Saved data entries
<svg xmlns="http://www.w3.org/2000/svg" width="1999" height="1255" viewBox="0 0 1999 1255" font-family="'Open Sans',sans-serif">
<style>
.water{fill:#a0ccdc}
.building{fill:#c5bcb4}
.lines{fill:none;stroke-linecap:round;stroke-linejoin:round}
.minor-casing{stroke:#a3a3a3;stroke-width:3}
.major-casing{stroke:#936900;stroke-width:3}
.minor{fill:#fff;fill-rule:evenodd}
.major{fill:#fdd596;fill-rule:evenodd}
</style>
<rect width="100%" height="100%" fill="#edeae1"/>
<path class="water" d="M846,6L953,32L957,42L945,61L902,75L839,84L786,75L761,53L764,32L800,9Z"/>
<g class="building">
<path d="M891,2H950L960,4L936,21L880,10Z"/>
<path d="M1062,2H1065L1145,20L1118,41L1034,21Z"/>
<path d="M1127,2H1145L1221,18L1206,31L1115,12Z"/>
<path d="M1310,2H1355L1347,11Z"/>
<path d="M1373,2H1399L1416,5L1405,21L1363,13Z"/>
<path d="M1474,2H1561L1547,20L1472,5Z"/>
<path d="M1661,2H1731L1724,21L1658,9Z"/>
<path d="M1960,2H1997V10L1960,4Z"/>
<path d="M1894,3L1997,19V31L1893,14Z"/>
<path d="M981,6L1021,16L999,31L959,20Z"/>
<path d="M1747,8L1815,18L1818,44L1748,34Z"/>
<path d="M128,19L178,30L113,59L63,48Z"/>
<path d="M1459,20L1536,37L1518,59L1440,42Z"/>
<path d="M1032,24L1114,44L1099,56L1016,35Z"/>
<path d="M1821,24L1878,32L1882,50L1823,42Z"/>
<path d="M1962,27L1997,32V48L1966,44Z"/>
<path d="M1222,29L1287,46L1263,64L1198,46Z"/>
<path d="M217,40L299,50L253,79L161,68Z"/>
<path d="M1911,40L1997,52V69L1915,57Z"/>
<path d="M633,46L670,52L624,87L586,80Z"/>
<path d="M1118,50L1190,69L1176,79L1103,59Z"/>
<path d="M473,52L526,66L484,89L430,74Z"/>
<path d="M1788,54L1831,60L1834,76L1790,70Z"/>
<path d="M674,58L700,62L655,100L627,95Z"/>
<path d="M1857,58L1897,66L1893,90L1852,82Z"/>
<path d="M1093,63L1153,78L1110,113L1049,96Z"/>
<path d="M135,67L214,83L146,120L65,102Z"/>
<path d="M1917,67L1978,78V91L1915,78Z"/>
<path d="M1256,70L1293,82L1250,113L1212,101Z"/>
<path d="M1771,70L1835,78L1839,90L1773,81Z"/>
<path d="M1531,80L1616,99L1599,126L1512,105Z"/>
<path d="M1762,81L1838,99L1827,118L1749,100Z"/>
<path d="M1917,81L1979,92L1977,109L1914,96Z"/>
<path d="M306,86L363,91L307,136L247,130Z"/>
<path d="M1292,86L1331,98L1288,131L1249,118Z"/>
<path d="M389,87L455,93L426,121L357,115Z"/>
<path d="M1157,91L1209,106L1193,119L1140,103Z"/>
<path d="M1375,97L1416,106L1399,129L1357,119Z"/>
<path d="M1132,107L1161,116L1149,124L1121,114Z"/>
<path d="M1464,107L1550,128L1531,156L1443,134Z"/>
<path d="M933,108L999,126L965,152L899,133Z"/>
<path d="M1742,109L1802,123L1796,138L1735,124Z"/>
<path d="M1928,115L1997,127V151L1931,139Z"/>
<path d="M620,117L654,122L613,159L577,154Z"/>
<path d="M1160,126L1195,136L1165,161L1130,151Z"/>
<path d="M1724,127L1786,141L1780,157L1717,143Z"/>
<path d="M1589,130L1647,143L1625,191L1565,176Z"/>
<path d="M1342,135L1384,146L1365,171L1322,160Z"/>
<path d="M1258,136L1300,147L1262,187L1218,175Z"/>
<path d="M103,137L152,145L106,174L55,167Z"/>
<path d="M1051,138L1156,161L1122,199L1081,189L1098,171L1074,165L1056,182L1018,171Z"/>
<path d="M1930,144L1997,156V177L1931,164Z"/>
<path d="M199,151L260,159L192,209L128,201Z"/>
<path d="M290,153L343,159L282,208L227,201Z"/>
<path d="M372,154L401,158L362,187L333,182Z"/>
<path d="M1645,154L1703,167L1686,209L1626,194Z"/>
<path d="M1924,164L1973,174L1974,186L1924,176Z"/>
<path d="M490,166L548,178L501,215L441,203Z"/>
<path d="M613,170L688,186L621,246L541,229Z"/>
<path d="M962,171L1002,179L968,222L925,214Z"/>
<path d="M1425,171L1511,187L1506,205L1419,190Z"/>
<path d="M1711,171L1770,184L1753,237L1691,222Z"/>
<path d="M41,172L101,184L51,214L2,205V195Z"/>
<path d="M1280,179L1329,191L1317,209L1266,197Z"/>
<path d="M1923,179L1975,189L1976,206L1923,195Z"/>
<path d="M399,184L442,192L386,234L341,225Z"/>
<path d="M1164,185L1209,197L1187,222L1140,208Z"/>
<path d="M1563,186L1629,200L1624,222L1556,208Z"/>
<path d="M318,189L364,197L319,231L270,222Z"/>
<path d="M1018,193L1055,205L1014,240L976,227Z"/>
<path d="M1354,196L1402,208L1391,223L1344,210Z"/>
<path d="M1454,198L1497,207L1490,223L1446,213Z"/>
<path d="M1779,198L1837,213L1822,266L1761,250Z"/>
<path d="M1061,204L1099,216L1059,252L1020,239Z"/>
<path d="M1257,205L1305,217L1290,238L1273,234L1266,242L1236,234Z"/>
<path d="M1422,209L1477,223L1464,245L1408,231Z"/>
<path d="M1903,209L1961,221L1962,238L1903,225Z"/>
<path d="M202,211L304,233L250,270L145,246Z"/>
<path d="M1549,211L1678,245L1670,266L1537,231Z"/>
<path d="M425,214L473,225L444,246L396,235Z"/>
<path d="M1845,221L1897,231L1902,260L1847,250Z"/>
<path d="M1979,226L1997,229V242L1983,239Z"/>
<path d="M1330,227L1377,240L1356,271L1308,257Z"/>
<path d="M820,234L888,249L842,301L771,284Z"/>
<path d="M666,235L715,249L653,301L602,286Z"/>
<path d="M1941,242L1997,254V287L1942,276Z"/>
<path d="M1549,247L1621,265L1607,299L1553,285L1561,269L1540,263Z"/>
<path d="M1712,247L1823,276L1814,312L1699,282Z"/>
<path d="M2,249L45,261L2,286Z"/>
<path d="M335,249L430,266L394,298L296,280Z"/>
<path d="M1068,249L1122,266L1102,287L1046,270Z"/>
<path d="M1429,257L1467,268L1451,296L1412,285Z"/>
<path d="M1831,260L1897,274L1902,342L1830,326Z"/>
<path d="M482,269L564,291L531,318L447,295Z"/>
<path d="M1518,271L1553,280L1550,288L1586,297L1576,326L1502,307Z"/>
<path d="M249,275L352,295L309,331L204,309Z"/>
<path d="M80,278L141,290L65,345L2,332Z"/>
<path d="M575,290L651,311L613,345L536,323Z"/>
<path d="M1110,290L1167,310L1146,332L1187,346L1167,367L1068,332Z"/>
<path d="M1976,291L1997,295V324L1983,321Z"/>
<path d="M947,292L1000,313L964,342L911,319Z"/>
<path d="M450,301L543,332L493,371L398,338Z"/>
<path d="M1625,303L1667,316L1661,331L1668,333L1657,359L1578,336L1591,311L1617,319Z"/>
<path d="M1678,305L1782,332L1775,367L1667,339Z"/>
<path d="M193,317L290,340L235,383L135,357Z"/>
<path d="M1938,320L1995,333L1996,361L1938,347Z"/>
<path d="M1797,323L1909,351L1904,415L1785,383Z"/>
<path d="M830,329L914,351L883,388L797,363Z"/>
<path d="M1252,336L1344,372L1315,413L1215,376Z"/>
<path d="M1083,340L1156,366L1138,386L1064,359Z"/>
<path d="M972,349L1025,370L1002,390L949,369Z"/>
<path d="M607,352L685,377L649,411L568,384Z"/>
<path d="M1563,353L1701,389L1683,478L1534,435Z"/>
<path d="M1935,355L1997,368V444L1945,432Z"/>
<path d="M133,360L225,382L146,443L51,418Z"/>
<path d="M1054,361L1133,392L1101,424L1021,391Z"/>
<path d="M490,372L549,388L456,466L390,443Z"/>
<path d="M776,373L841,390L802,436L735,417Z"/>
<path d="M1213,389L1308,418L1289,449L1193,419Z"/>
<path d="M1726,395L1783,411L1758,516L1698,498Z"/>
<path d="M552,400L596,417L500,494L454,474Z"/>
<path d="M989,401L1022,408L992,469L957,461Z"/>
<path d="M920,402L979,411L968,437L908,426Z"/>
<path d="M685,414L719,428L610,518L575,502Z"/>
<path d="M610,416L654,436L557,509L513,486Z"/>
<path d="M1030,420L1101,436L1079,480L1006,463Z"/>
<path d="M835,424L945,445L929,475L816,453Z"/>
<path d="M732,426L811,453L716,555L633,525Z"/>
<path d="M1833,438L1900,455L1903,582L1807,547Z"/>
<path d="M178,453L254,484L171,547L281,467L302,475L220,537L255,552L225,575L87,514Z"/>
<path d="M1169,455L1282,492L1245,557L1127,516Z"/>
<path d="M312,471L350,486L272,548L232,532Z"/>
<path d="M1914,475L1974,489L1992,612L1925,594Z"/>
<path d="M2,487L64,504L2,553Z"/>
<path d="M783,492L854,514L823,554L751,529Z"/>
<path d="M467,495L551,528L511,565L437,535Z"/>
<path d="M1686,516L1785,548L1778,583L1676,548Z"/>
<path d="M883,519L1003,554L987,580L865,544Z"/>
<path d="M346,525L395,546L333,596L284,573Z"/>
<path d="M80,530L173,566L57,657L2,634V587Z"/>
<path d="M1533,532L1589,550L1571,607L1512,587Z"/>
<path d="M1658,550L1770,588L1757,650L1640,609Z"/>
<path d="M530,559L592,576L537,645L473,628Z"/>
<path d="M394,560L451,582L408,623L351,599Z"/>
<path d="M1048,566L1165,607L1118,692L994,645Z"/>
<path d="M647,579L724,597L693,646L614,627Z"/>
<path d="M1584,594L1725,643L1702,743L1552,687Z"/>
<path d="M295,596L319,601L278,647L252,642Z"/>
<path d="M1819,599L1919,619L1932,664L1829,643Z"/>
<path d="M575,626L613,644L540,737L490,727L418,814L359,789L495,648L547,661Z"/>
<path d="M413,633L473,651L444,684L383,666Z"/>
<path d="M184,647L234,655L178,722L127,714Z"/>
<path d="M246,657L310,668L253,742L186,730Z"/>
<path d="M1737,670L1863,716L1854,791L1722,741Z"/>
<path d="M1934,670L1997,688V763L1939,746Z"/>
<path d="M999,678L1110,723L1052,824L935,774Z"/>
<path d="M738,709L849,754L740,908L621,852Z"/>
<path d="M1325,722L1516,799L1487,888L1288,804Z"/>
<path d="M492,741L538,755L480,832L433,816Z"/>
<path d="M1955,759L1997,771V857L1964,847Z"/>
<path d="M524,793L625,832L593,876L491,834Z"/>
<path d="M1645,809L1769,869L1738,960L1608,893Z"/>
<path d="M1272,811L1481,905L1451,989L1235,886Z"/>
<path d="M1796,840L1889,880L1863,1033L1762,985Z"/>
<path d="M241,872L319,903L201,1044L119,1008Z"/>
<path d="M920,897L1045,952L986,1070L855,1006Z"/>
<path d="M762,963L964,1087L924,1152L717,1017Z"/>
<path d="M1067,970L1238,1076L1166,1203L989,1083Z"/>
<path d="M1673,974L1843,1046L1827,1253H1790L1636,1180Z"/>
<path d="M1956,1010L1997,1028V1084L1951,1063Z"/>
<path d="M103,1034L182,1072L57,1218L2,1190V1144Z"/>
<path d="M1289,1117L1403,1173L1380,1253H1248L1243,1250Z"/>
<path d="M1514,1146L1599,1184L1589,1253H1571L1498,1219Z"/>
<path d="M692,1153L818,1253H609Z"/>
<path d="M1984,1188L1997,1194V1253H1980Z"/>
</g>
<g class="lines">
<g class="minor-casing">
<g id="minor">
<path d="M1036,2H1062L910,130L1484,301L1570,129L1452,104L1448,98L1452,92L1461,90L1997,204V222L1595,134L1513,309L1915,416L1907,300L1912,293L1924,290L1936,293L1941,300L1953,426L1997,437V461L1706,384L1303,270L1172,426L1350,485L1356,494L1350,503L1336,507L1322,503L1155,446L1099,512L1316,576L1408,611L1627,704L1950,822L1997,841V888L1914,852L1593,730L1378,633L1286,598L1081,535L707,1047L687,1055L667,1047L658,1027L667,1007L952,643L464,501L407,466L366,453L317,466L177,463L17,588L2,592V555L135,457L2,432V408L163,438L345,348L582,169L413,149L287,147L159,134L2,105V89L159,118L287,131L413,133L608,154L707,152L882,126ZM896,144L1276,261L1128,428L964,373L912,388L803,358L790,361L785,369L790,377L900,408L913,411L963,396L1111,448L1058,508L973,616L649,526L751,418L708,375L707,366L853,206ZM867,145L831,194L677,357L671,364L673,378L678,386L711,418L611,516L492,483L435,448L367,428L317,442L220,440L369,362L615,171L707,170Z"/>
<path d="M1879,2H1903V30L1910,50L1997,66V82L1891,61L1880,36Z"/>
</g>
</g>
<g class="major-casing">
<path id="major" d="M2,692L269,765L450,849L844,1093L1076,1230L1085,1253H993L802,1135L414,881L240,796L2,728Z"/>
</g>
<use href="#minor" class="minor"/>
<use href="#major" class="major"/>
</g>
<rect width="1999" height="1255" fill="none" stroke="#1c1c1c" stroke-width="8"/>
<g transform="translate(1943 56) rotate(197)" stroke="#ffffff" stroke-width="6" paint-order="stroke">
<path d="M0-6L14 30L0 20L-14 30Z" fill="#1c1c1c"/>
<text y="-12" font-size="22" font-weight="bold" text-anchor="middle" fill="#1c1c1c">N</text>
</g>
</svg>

_TASK INSTRUCTIONS_.
An answer is complete only when it holds every line above containing the string "lines".

_SOLUTION TO THIS EXERCISE_.
.lines{fill:none;stroke-linecap:round;stroke-linejoin:round}
<g class="lines">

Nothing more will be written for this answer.